*DIRECTIVE*: Repeat the text of all the items below exactly as they appear, leaving out the pictures.

*RECORDS SUPPLIED*:
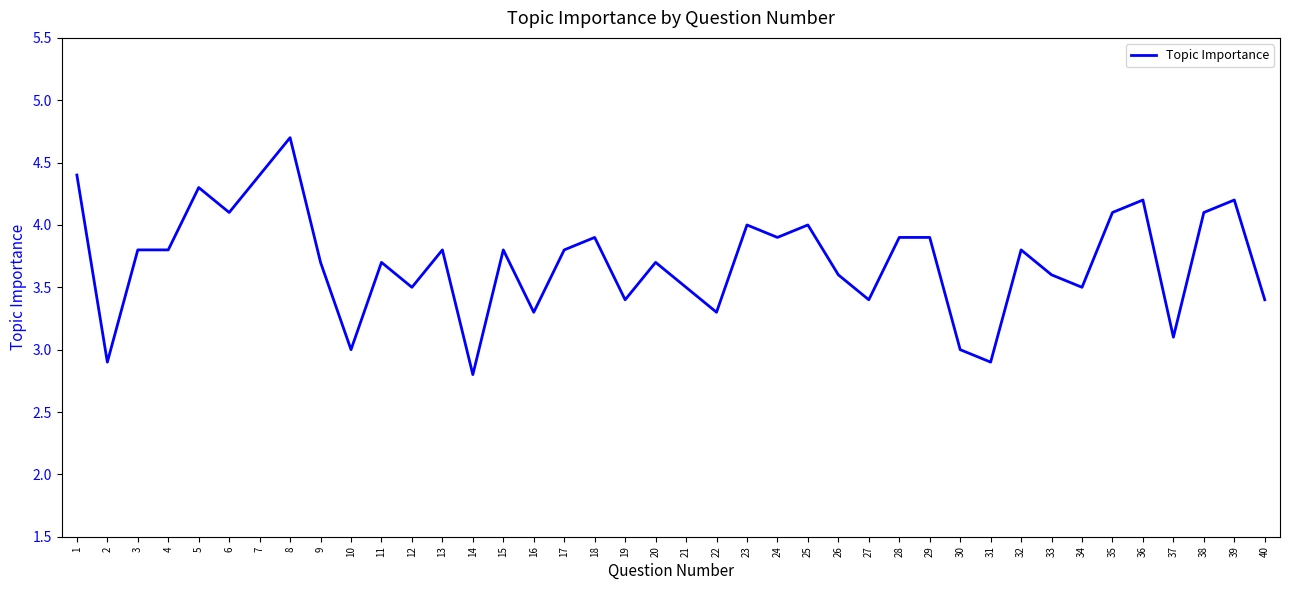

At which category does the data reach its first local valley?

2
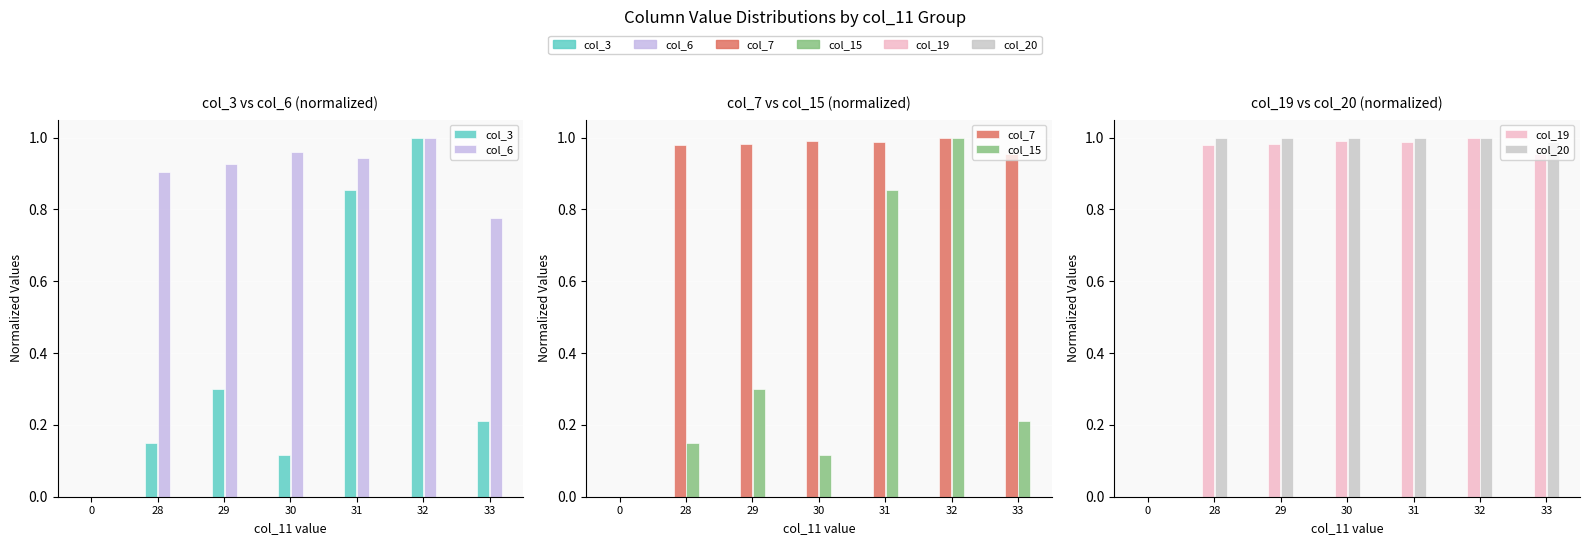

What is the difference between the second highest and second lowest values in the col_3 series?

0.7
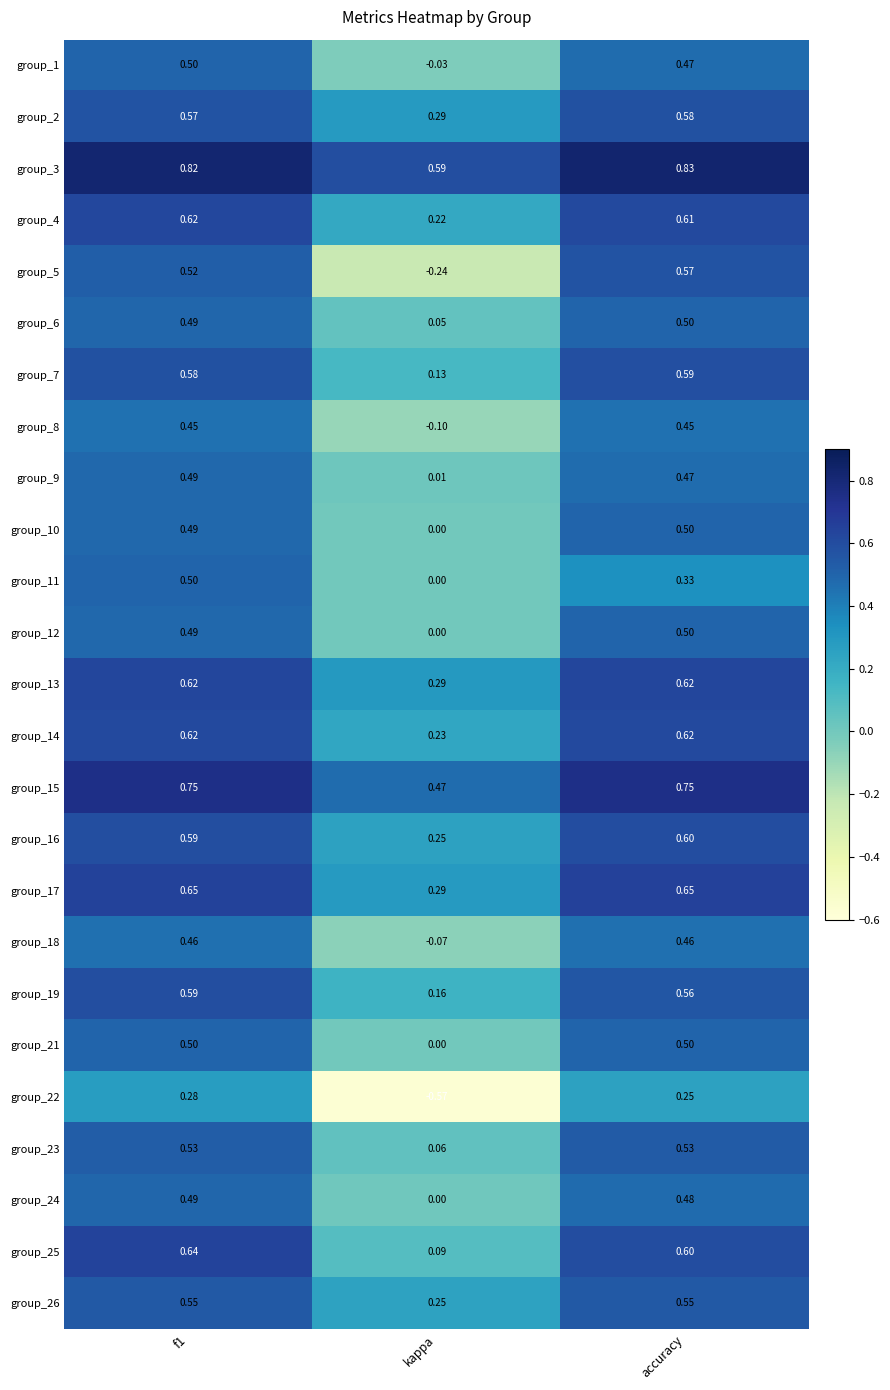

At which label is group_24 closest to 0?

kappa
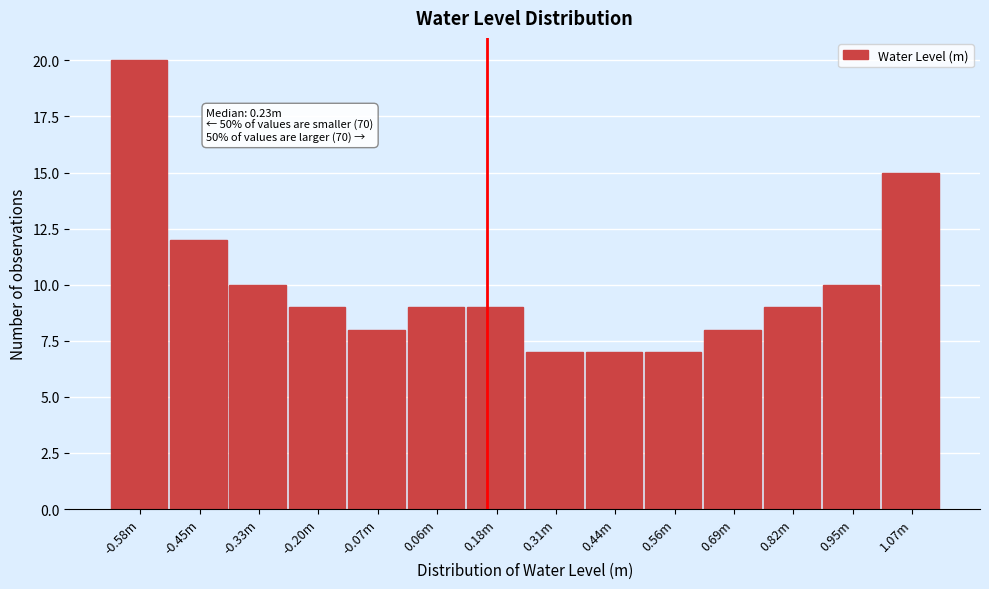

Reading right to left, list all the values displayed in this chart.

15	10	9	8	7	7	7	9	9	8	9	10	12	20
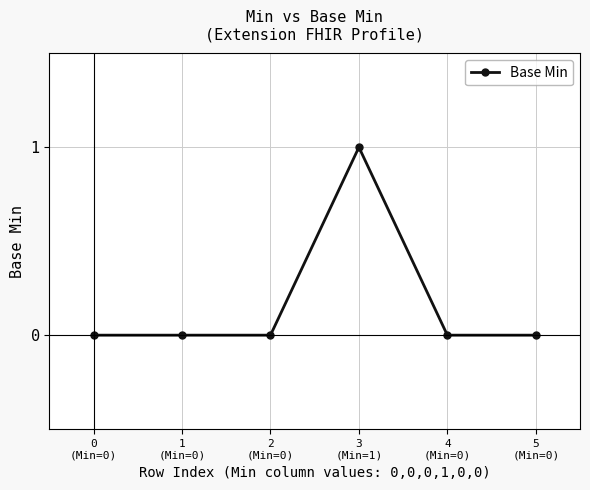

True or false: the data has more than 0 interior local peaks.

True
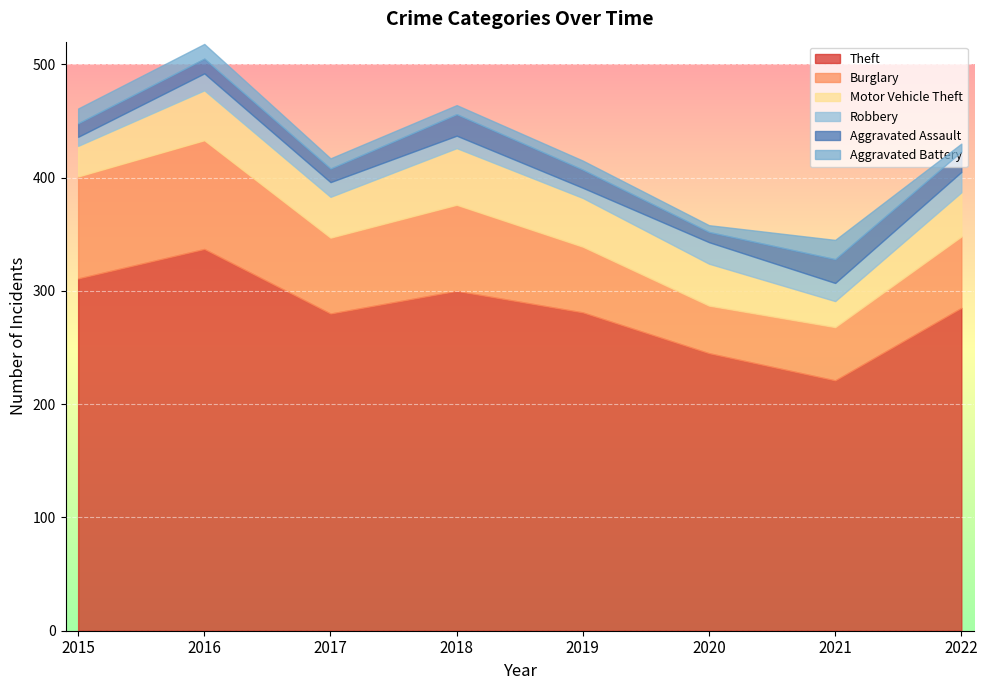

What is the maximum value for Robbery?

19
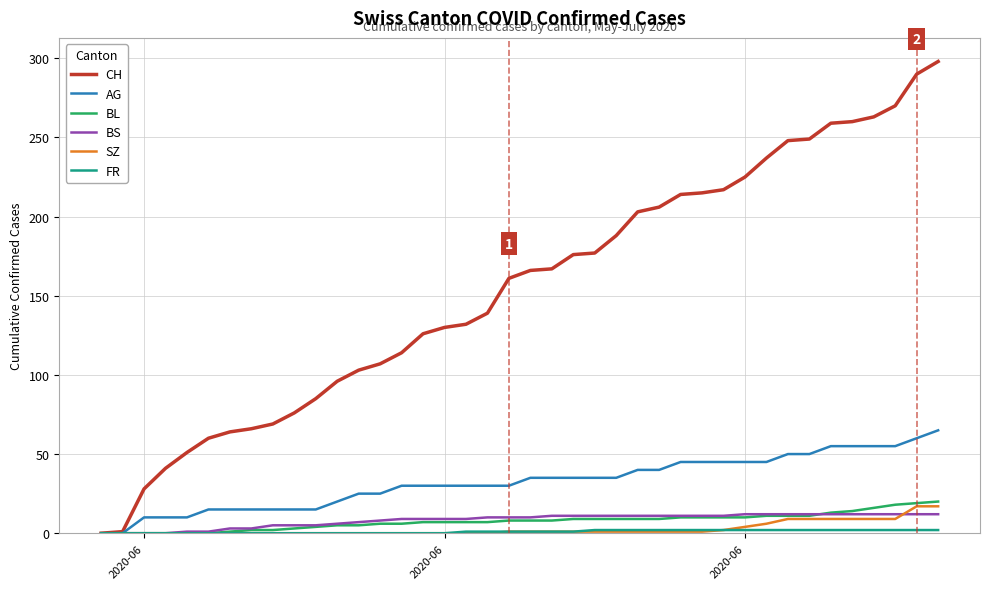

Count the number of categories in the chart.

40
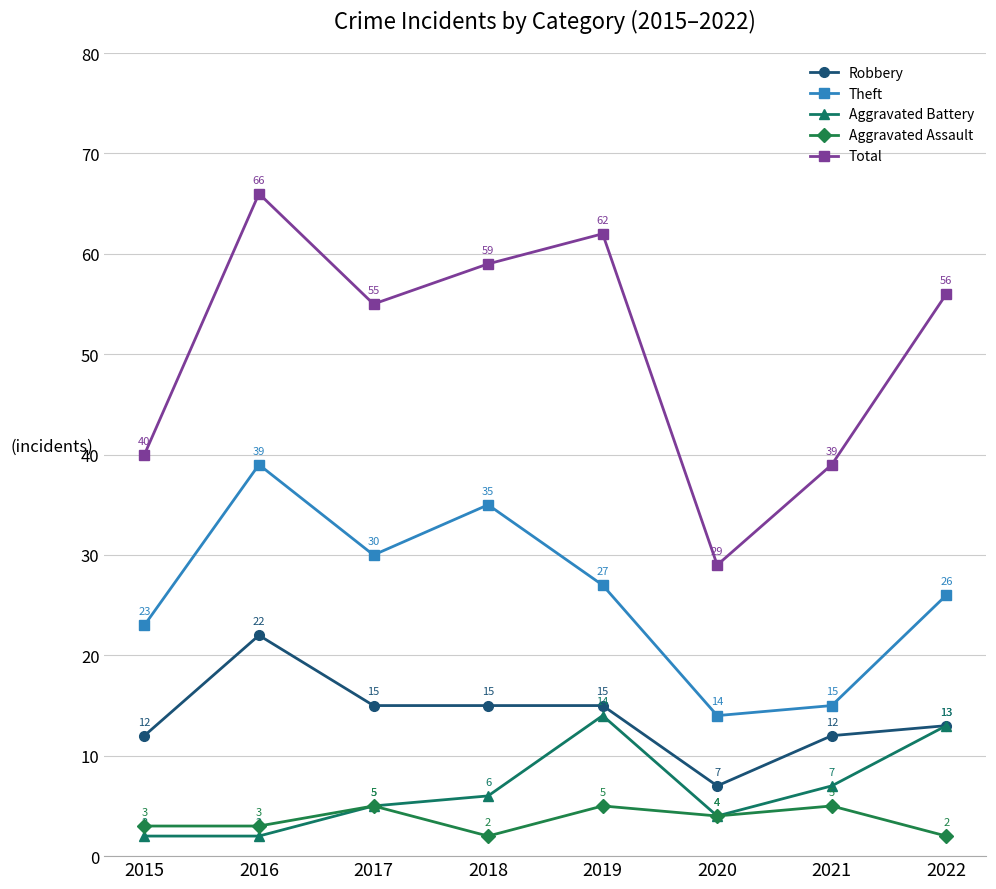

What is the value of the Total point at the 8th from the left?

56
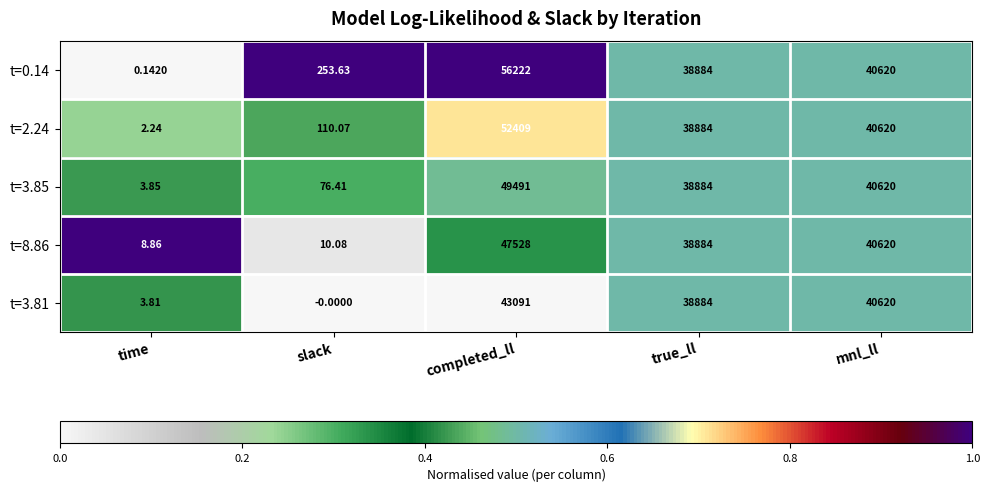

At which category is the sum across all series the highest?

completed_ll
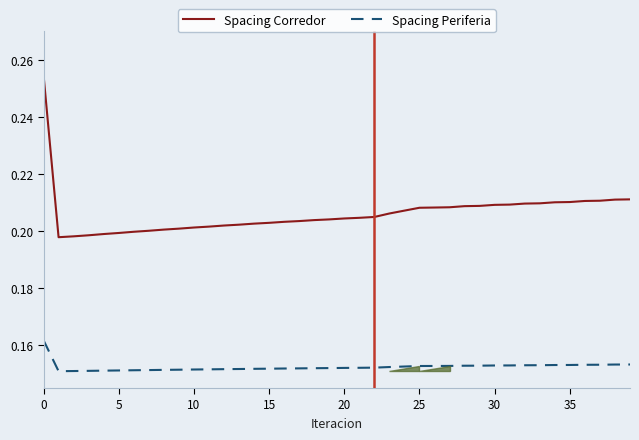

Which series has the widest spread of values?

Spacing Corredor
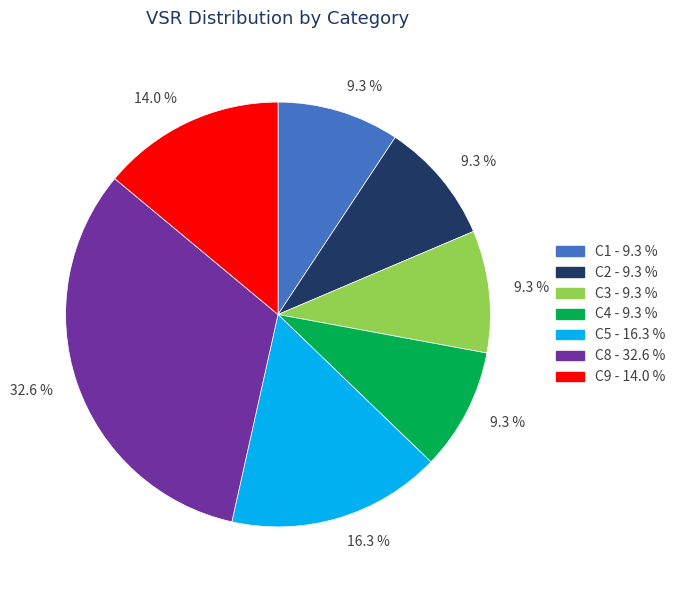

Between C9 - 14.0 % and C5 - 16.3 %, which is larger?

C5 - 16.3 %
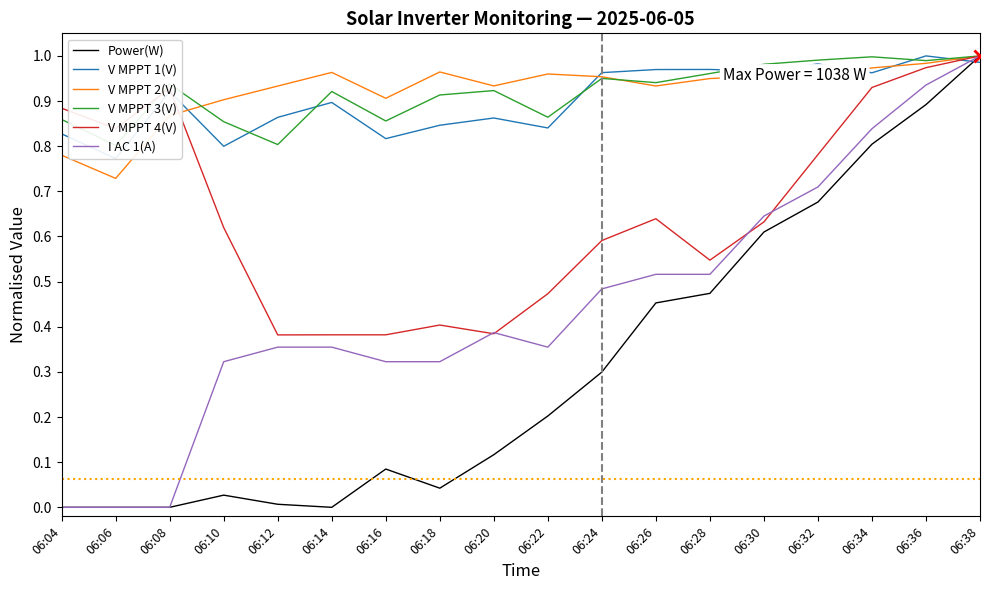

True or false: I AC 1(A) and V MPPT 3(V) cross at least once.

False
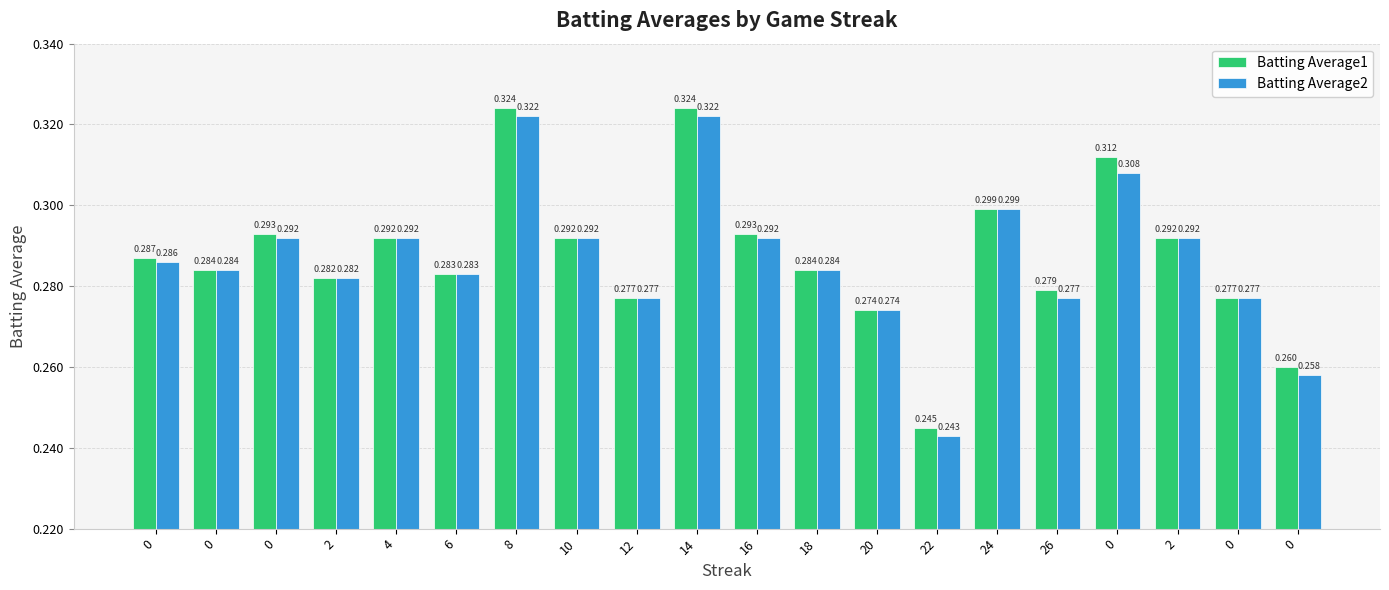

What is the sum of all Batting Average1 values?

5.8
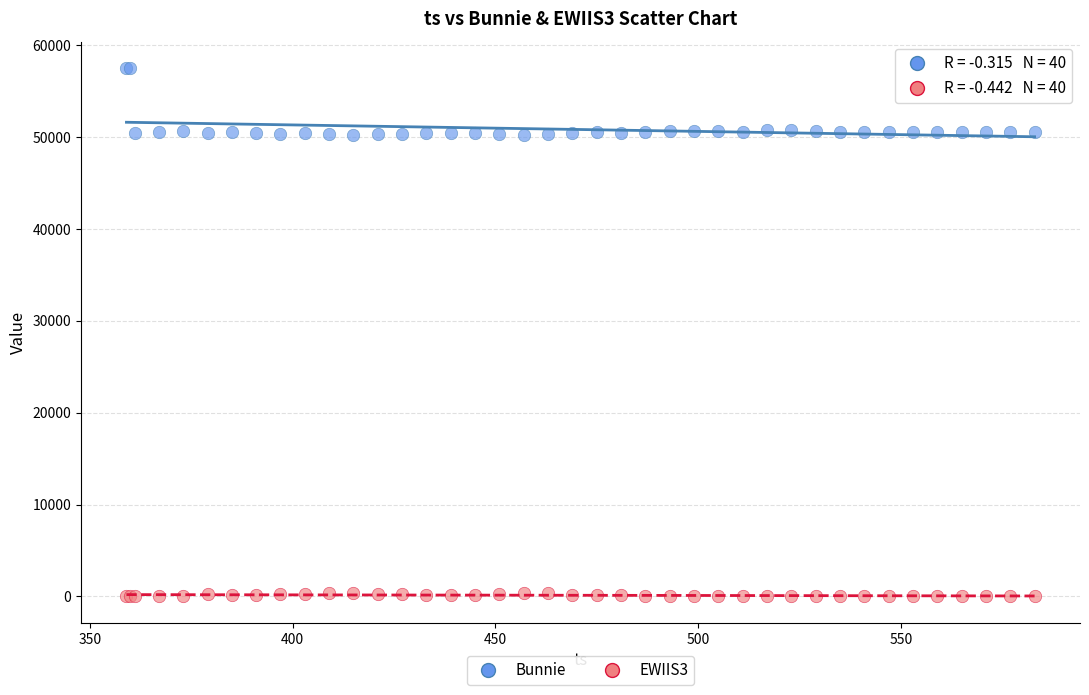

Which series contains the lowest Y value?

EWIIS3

*RESULT*:
At which category does the data reach its first local valley?

2

What is the difference between the second highest and second lowest values in the col_3 series?

0.7

At which label is group_24 closest to 0?

kappa

Reading right to left, list all the values displayed in this chart.

15	10	9	8	7	7	7	9	9	8	9	10	12	20

True or false: the data has more than 0 interior local peaks.

True

What is the maximum value for Robbery?

19

Count the number of categories in the chart.

40

What is the value of the Total point at the 8th from the left?

56

At which category is the sum across all series the highest?

completed_ll

Which series has the widest spread of values?

Spacing Corredor

Between C9 - 14.0 % and C5 - 16.3 %, which is larger?

C5 - 16.3 %

True or false: I AC 1(A) and V MPPT 3(V) cross at least once.

False

What is the sum of all Batting Average1 values?

5.8

Which series contains the lowest Y value?

EWIIS3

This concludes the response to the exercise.